Being mindful is being present in the Now, and still getting your work done! Your actions are, in a sense, purified. You become unattached to the outcome, more aware of how you are doing at a given instant and less attached to the goals of your actions.

Woody Allen is a past master at using his characters to portray neediness, right up there with Anton Chekhov. In Allen's Crimes and Misdemeanors (1989) his leading character's needs lead him into the murkier regions of the soul including murder-for-hire and the need to rationalize it.

In The Seagull, Chekhov's Boris taunts the beautiful young aspiring writer/actress, Nina, in this passage, using the seagull as a metaphor for the girl:

Boris: This is a beautiful place to live. [He catches sight of the dead sea-gull] What is that?
Nina: A gull. Constantine shot it.
Boris: What a lovely bird! Really, I can't bear to go away. Can't you persuade Irina to stay? [He writes something in his note-book.]
Nina: What are you writing?
Boris: Nothing much, only an idea that occurred to me. [He puts the book back in his pocket] An idea for a short story. A young girl grows up on the shores of a lake, as you have. She loves the lake as the gulls do, and is as happy and free as they. But a man sees her who chances to come that way, and he destroys her out of idleness, as this gull here has been destroyed.
And so, over the course of the play, he does exactly that — destroys her with Iago-like "motiveless malignancy."

Both Allen and Chekhov introduce us to the fact that because art comes to the artist intact — as a result of their talent — artists tend to become heedless of the strivings of others. Witness Boris's wanton destruction of Nina and Irina's belittling of her son's writing.
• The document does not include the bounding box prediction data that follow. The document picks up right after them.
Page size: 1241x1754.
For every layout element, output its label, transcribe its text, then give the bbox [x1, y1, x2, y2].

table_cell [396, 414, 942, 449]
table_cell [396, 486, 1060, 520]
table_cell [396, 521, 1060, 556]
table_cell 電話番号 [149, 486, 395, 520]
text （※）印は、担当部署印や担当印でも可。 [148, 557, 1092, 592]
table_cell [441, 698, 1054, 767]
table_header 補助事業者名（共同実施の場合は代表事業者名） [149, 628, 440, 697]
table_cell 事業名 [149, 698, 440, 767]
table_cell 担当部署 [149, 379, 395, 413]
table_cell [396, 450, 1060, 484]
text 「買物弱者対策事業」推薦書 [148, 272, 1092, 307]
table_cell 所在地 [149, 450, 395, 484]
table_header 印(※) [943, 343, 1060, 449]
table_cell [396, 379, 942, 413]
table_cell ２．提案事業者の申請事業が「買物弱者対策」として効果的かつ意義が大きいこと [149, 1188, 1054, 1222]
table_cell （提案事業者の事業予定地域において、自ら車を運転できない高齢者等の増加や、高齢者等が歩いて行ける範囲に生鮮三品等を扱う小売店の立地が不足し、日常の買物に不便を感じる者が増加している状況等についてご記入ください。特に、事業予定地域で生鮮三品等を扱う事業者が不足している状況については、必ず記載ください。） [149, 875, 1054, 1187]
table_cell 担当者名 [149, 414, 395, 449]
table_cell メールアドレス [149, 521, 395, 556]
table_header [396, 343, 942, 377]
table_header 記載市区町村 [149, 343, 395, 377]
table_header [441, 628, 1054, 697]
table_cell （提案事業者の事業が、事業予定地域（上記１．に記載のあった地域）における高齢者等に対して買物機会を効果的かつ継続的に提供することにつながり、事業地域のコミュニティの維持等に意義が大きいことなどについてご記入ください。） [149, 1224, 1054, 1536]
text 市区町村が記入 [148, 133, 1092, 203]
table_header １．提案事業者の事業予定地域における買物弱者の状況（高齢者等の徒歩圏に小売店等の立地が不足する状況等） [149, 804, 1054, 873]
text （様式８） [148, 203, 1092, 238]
Thanks to an innate talent, the artist's needs of self-expression are taken care of, so they must manufacture new needs, exemplified in The Seagull by the artistic characters unconscious destruction of the weaker characters.

What does this have to do with kundalini? Kundalini not only leads to mindfulness, it overhauls human nature, allowing you to become less attached to real or perceived needs. Moreover, it puts "like-mindedness" in perspective, that the urge-to-merge is largely an illusion, that you don't have to run alongside a tour bus blurting out your despair. That being yourself with yourself in the moment is satisfaction enough.